Menus and Clarity

Menus and Clarity

Web site menus can be very helpful or extremely frustrating to visitors, so let’s take a minute to think about how your menus are arranged. Here are some general best practices for menus to consider:

  • Horizontal menus are quicker to read than vertical menus, because we read left to right
  • Single word menu names are quicker to read, and more compact allowing you to fit more
  • The first menu is typically Home
  • Place the most important menus to the left, less important to the right
  • Related menus should be placed under a drop-down menu
  • Avoid using more than two levels of menus, it’s too hard to navigate with three or more levels

I was working on a web site at www.tualatinlife.com and had a chance to step back and ask myself these same questions. We were having too many menu choices across the page width, so I make the simple decision to group related menu pages under a common top-level menu called Sections.
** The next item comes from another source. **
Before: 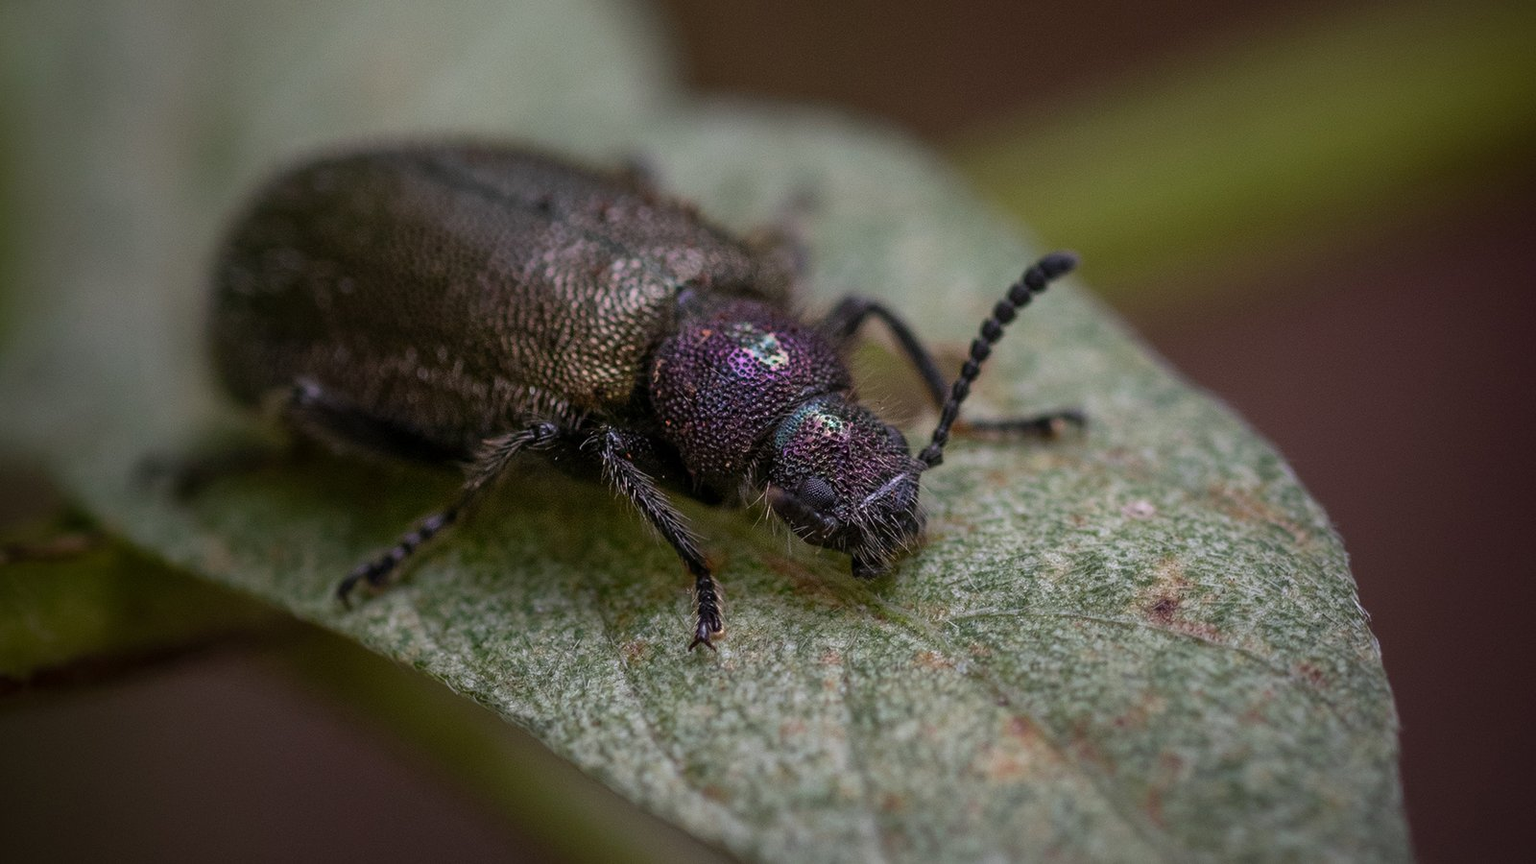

This is a newspaper site, and I knew that visitors were familiar with the concept of newspaper sections, so now there are three drop-down choices under Sections:

tualatin life, menu

 

Another usability issue is that for drop-down menus, visitors do not click the top-level menu, in this case the menu called Sections, because they see the three drop-down choices and intuitively click only the drop-down menus.

The end result for this web site is that we have a cleaner top-level menu structure, and have grouped common pages under the Sections menu.